Bu Riris sangat menghargai tokoh Kartini, loh. Kartini dengan bukunya Habis Gelap Terbitlah Terang menjadi sumber semangat bagi wanita Indonesia. Ia seakan mendorong wanita Indonesia agar tidak diam saja dan ikut membangun bangsa Indonesia! Dalam bukunya, ia menuliskan nasib wanita yang mengalami penindasan oleh kaum lelaki. Walaupun Bu Riris merasa Kartini sengaja ditokohkan oleh Belanda pada masa itu, toh Kartini memang punya pengaruh yang besar. Buktinya, pemerintah sampai sengaja menetapkan tanggal 21 April sebagai hari Kartini. Yang jelas, sosok Kartini membuat anak-anak senang karena setiap tanggal 21 April, anak-anak berdandan cantik dengan baju daerahnya untuk merayakan hari Kartini. Jadi inget zaman SD deeeeh hihi.

Menurut Bu Riris, Kartini ikut menyumbangkan pemikiran emansipasi wanita.  Lalu, apa pendapat Bu Riris tentang emansipasi itu ya? Menurutnya, emansipasi adalah sikap untuk menghargai sesama manusia, entah itu kepada wanita, kepada orang yang lebih tua, ataupun kepada teman-teman. Emansipasi tidak menomorsatukan wanita, tapi lebih kepada sikap untuk menyayangi semua manusia. Tidak ada istilah ladies first, yang jelas, jika seseorang itu baik dan memiliki hati nurani, dia pasti akan mengalah dan menghargai wanita.Tuhan memberikan tenaga dan otot-otot kepada lelaki agar bisa menjaga dan melindungi wanita dan Tuhan memberikan kelembutan dan kecantikan kepada wanita untuk mendampingi lelaki.

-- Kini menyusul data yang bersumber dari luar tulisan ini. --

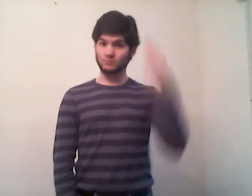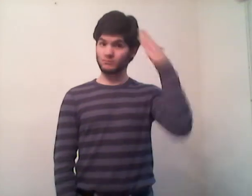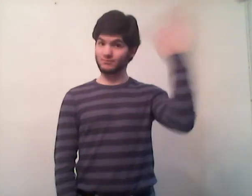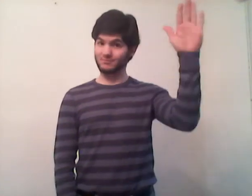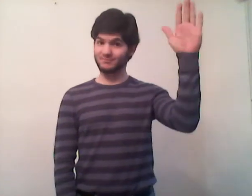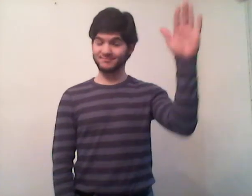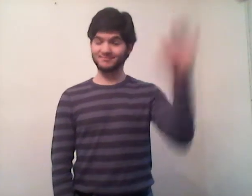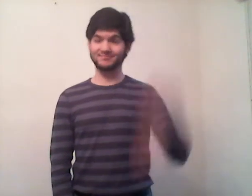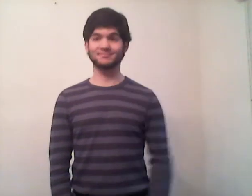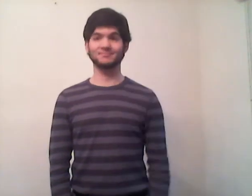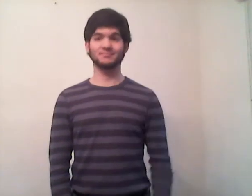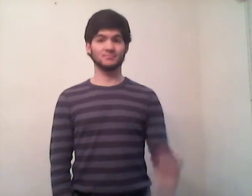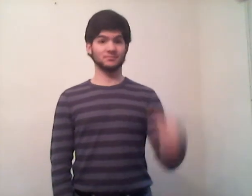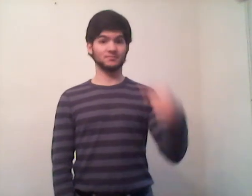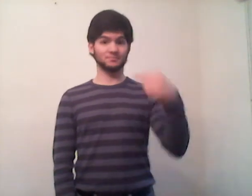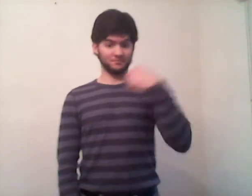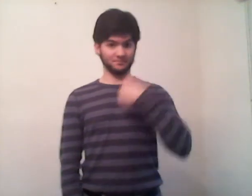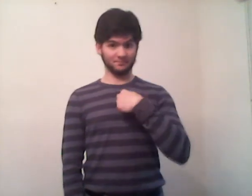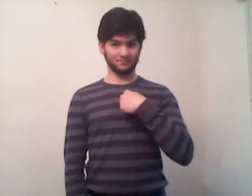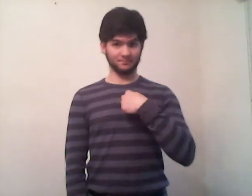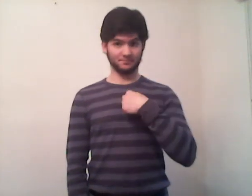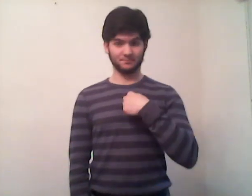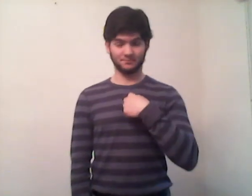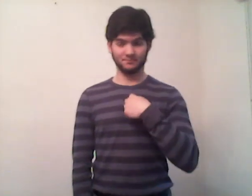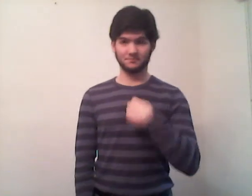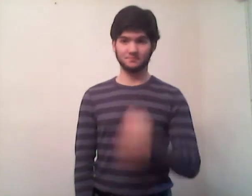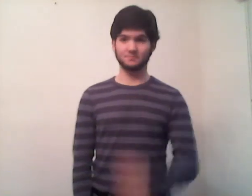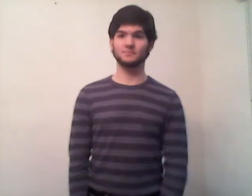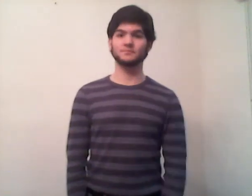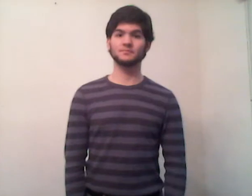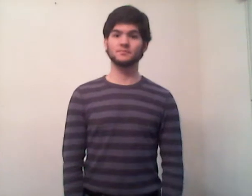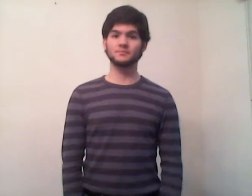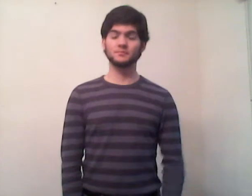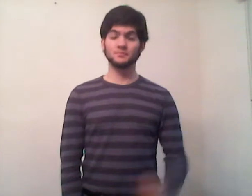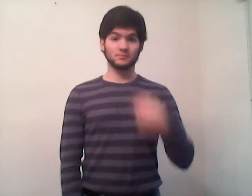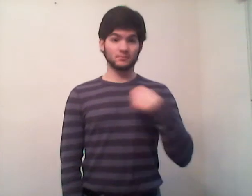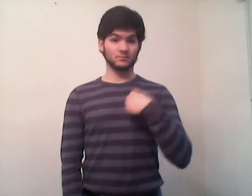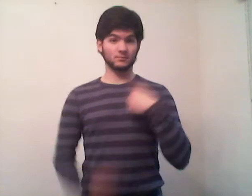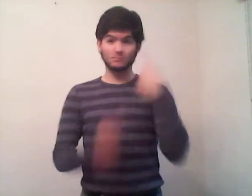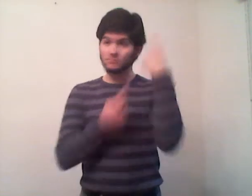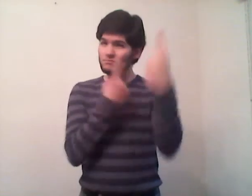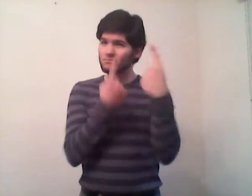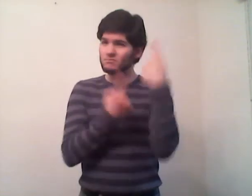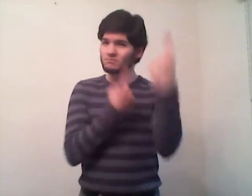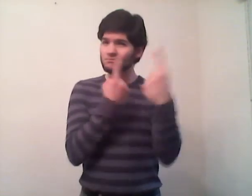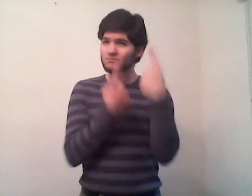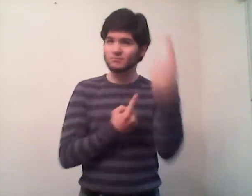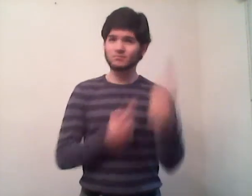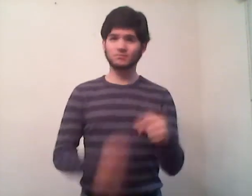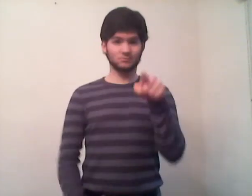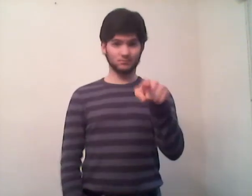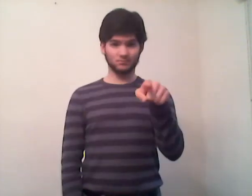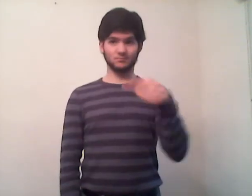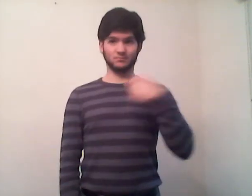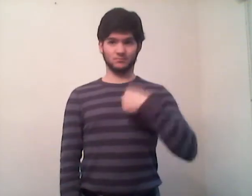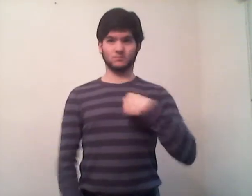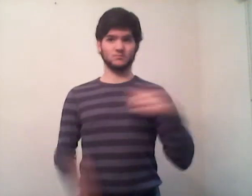Hello, it's me. I was wondering if after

Wanita jangan merasa ingin menjadi yang utama dan nomor satu, wanita harus berdampingan dan saling menghargai dengan laki-laki.  Widih, setuju banget nih sama Bu Riris!  J

Wanita yang merasa lebih baik dan menindas laki-laki inilah yang Bu Riris sayangkan. Emansipasi dianggap sebagai sikap yang menganggap wanita yang terbaik dan tidak membutuhkan laki-laki. Wanita jadi sibuk merias diri, memperkaya diri sendiri, dan mengejar semua keinginannya tanpa peduli pada sesamanya. Inilah yang disayangkan oleh Bu Riris. Menurutnya, orientasi emansipasi wanita jadi mundur karena ketidakpahaman wanita mengenai emansipasi itu sendiri.

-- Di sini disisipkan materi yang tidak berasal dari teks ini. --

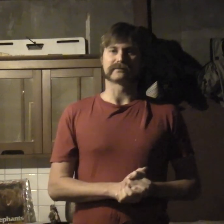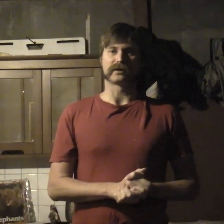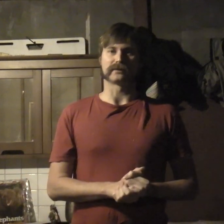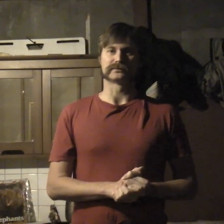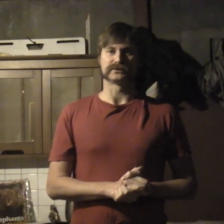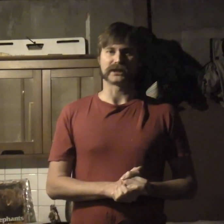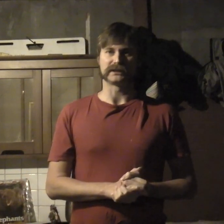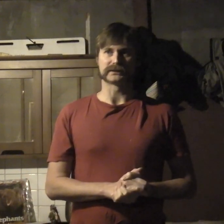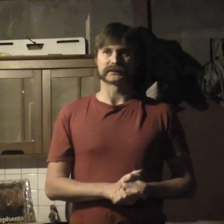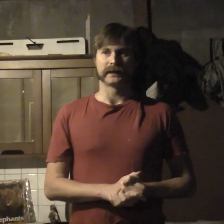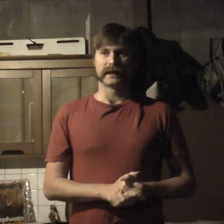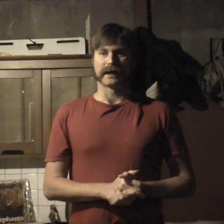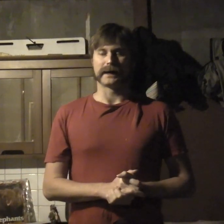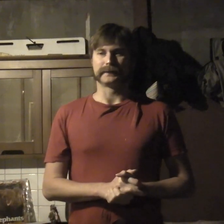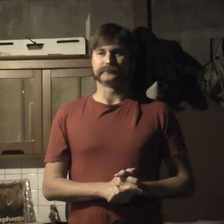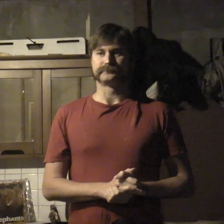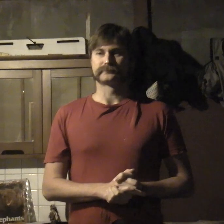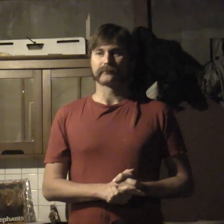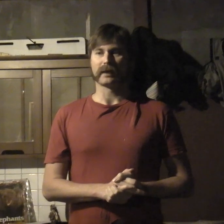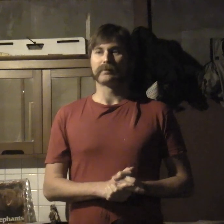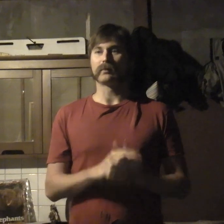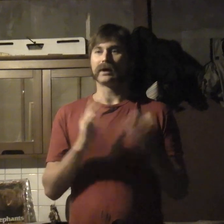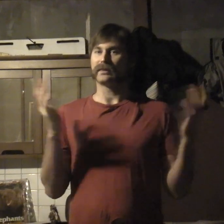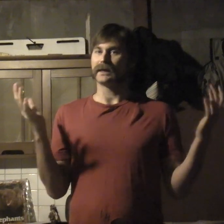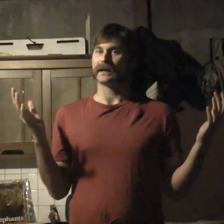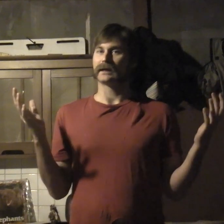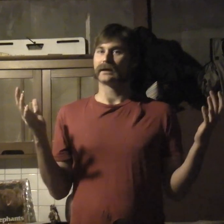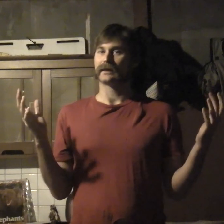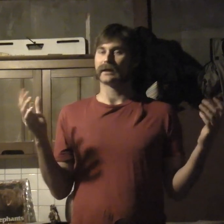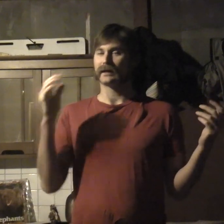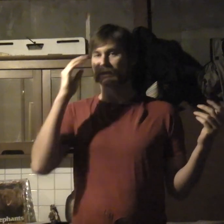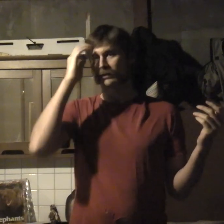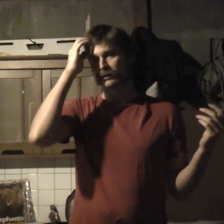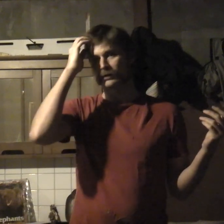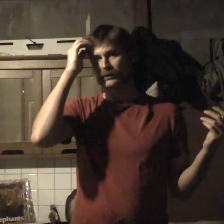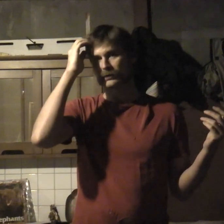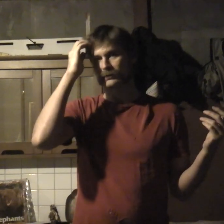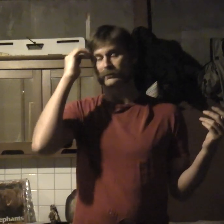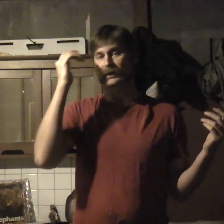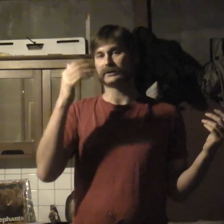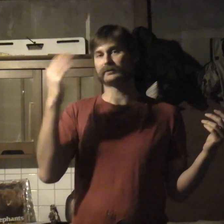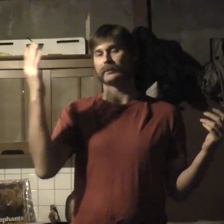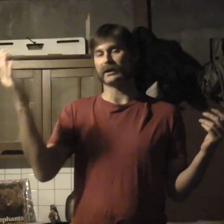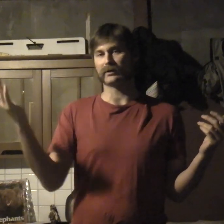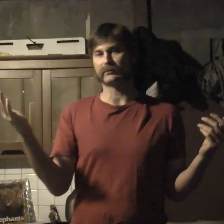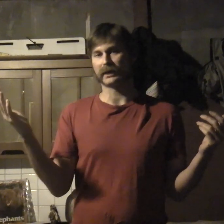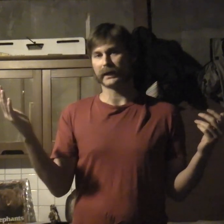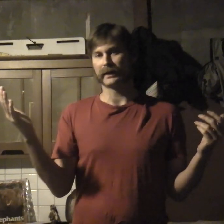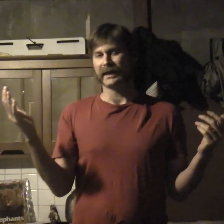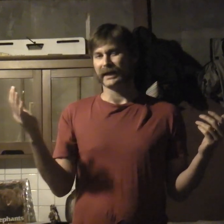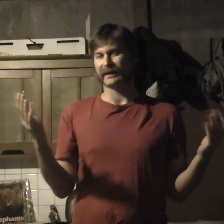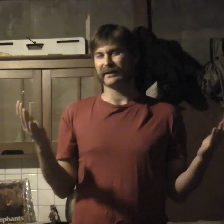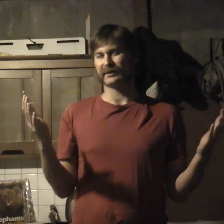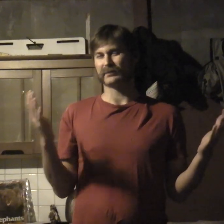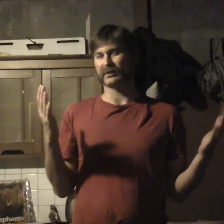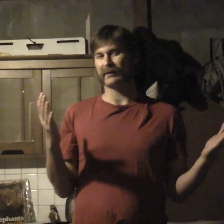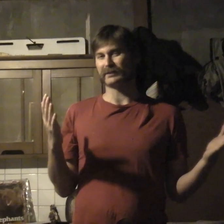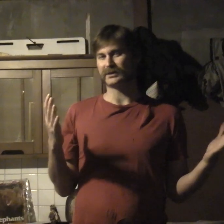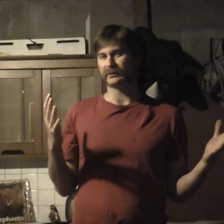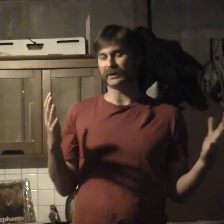evolves and changes. But one thing that I think, at least for my current plan, and I think could probably still be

Saat ditanya mengenai wanita yang benar-benar mencerminkan Kartini masa kini, Bu Riris langsung teringat Ibunya sendiri dan Ibu Saparinah Sadli. Saparinah Sadli adalah sosok yang benar-benar peduli dengan nasib wanita, beliau adalah Guru Besar Psikologi UI sekaligus pendiri Program Kajian Wanita. Ingat peristiwa Mei 1998, kan? Banyak wanita yang diperkosa saat itu dan Bu Sap inilah yang membantu wanita-wanita ini. Hebat banget ya!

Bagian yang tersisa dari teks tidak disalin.